Sometimes the hardest, or at least most time-consuming, part of data journalism is getting your hands on the data. This is particularly the case when you’re dealing with organisations and government departments that are not overly keen to have their data scrutinised. Take, for example, the South African crime statistics released every year by the South African Police Services (Saps). For reasons best known to Saps itself the crime statistics are released as PDFs, literally hundreds of them.
PDFs are the antithesis of useful for a data journalist but in this case assume you have no alternative but to download each PDF. If you take a look at the crime stats section on the website you’ll see that there is a separate PDF for each station in each province. That’s a good couple of hours of downloading.
Just the PDFs
The alternative is to find a tool for downloading just the files of a particular format from a website. There are many tools around but, being an open source fan, my preferred tool is Wget.
Wget is open source, runs on most platforms (including Windows) and is a command line tool, which sound like a pain but it’s actually relatively easy to use. Wget’s speciality is downloading files from websites in bulk, including downloading entire websites automatically. In this case is very usefully can download all the files of a particular format on a website.
To do this, I open a terminal window and type in the following:
wget -r --no-parent -A .pdf http://www.saps.gov.za/statistics/reports/crimestats/2012/crime_stats.htm
It looks like a mouthful but it’s actually pretty easy to understand if you know what the various bits mean:
- wget obviously calls the program.
- The -r tells wget to follow links recursively to find all the appropriate files. Without the -r wget will just retrieve the file you list in the command.
- The –no-parent flag tells wget to only look in directories below the one you specify. By giving this option we restrict wget’s search to the …/crimestats/2012/ directory. Without it we’d end up downloading all the PDFs on the Saps website, which is not what we want.
- The -A .pdf tells wget that we only want the files with a .pdf extension. This could, of course be changed to something like .xls or .doc to find other files.
- Finally we tell wget where to start looking, In this case the page listing the links to the crime statistics for 2012.
The result (if takes a good few minutes to run) is a complete set of the PDFs from the crime stats website.
As useful as this is, if you’re downloading large volumes of data this way it’s important to be considerate of the server you’re connecting to. Don’t pull everything from a website unless you’re absolutely sure you need it. You can also limit the download rate to reduce the load on the server. You can do this by adding the option –limit-rate=20k which would drop the download rate to 20 kilobytes a second. Just change the 20k to something appropriate.
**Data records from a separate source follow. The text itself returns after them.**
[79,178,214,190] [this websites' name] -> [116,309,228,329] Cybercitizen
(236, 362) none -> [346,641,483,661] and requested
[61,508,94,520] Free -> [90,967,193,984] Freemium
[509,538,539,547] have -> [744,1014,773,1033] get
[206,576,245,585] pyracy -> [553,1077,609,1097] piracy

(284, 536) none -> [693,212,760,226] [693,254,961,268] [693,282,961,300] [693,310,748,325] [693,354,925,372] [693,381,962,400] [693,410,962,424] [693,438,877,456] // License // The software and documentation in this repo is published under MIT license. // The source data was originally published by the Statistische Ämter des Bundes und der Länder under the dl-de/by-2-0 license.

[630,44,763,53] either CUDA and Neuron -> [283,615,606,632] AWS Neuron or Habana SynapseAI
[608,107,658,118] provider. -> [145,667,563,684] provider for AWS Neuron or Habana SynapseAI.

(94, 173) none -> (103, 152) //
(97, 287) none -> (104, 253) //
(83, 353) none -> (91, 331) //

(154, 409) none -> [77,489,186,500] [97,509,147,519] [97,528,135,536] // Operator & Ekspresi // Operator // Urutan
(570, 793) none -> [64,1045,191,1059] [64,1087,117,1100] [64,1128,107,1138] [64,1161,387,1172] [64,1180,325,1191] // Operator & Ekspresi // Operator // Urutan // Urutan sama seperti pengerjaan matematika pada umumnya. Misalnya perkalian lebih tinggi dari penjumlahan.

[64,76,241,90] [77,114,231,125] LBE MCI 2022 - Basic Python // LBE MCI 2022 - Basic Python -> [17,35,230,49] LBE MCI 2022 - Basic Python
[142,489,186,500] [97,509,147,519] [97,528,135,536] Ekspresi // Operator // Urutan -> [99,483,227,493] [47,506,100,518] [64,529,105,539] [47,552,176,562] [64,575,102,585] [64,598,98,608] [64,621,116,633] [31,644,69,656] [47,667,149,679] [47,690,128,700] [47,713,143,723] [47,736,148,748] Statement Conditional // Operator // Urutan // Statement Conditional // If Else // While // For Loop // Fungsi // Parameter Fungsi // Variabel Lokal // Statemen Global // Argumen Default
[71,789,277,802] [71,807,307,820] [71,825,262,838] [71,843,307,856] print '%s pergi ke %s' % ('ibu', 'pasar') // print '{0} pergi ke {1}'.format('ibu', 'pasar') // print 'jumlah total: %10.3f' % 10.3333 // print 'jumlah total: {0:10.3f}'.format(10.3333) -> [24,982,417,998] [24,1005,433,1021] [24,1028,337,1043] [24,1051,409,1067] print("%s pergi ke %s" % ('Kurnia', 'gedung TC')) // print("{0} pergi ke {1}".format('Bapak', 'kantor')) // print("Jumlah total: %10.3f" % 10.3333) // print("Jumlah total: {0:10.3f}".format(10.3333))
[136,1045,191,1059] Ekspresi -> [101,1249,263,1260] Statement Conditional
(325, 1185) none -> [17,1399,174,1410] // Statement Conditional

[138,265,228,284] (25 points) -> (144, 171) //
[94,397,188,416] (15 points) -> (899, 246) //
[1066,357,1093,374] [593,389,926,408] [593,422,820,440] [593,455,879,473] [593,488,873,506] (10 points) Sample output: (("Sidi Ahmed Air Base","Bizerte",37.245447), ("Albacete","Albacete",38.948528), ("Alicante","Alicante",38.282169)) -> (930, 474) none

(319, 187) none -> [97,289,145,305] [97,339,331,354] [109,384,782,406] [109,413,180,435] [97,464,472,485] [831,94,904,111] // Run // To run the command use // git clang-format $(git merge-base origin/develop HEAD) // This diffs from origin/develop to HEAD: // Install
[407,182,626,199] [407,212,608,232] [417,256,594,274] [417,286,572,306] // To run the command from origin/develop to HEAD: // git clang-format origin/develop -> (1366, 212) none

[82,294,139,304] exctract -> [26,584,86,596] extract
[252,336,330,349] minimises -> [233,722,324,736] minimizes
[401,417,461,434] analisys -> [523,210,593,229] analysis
There are many other options available for wget. To read more about those you can look for the manual package in your version of wget or read the manual online.
If you’re looking for specific crime statistics for provinces and stations then you’re probably better off looking at the excellent Crime Hub run by the Institute for Security Studies than trying to download hundreds of PDFs.
This same technique could be used to download all the images from a website, all the Excel files or even all the videos.